Segment Start: MATERIAL PROVIDED
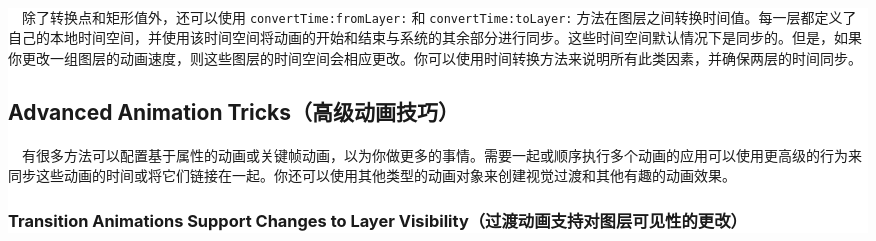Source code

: &emsp;除了转换点和矩形值外，还可以使用 `convertTime:fromLayer:` 和 `convertTime:toLayer:` 方法在图层之间转换时间值。每一层都定义了自己的本地时间空间，并使用该时间空间将动画的开始和结束与系统的其余部分进行同步。这些时间空间默认情况下是同步的。但是，如果你更改一组图层的动画速度，则这些图层的时间空间会相应更改。你可以使用时间转换方法来说明所有此类因素，并确保两层的时间同步。

## Advanced Animation Tricks（高级动画技巧）
&emsp;有很多方法可以配置基于属性的动画或关键帧动画，以为你做更多的事情。需要一起或顺序执行多个动画的应用可以使用更高级的行为来同步这些动画的时间或将它们链接在一起。你还可以使用其他类型的动画对象来创建视觉过渡和其他有趣的动画效果。
### Transition Animations Support Changes to Layer Visibility（过渡动画支持对图层可见性的更改）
Segment End: MATERIAL PROVIDED
#### TASK GOAL
Reproduce the records from the line containing "## Advanced Animation Tricks（高级动画技巧）" through the end of the records, swapping "Transition Animations" for "Transition Effects" and leaving all other text unchanged.

#### EXERCISE OUTPUT
## Advanced Animation Tricks（高级动画技巧）
&emsp;有很多方法可以配置基于属性的动画或关键帧动画，以为你做更多的事情。需要一起或顺序执行多个动画的应用可以使用更高级的行为来同步这些动画的时间或将它们链接在一起。你还可以使用其他类型的动画对象来创建视觉过渡和其他有趣的动画效果。
### Transition Effects Support Changes to Layer Visibility（过渡动画支持对图层可见性的更改）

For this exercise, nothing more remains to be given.